**What needs to be done:**
Retype all data exactly as given. Pictures should not be retyped.
[Data in this exercise — start]
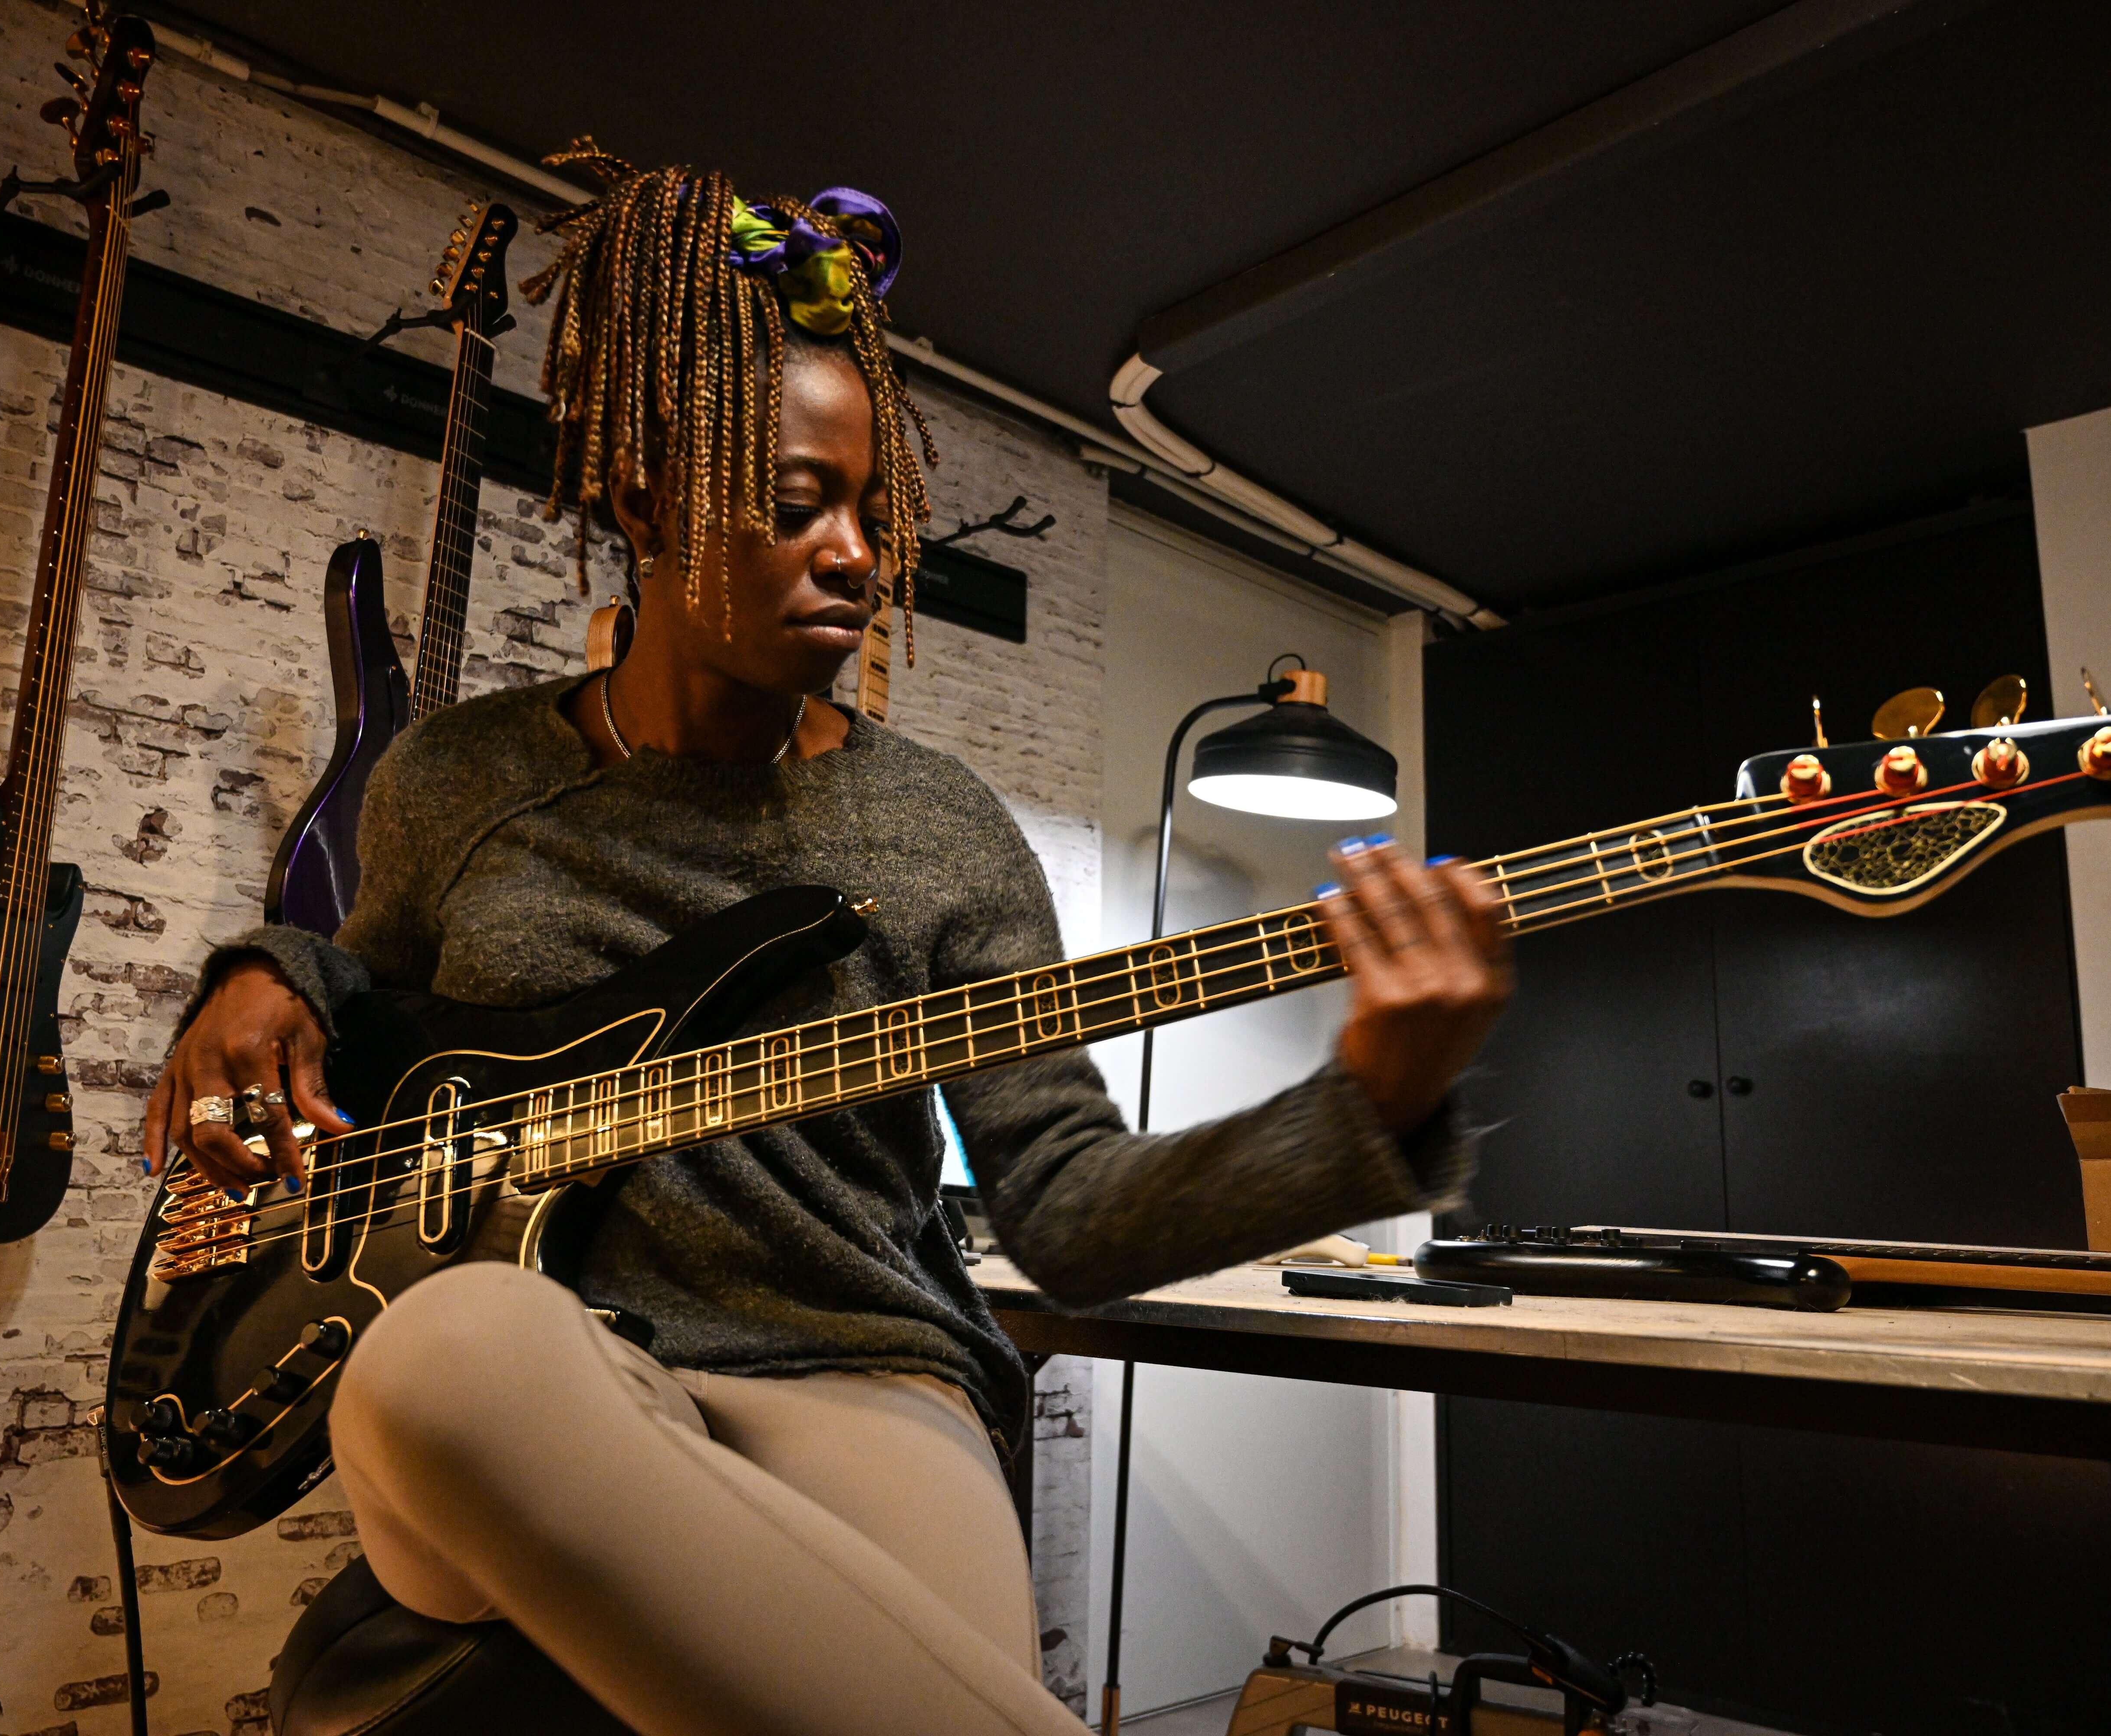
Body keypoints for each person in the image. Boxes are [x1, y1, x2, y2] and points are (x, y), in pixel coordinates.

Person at [145, 149, 1512, 1736]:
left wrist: (1376, 1109)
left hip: (859, 1381)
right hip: (540, 1381)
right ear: (648, 495)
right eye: (801, 506)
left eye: (876, 510)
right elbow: (367, 986)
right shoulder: (463, 777)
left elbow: (1065, 1211)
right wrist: (262, 972)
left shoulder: (942, 829)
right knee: (445, 1358)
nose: (859, 556)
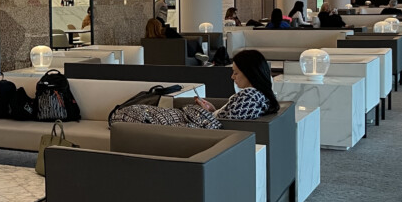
[Data in this exercise — finish]
**Task output:**
Body keypoints for each person in the image. Boxes are [x1, y1, x2, y2] and points are (x, y), in pixel coordinates.

Person at [145, 149, 1512, 1736]:
left wrist: (1376, 1109)
left hip: (859, 1381)
right hip: (540, 1381)
right ear: (648, 495)
right eye: (801, 506)
left eye: (876, 510)
right elbow: (367, 986)
right shoulder: (463, 777)
left elbow: (1065, 1211)
right wrist: (262, 972)
left shoulder: (942, 829)
right knee: (445, 1358)
nose: (859, 556)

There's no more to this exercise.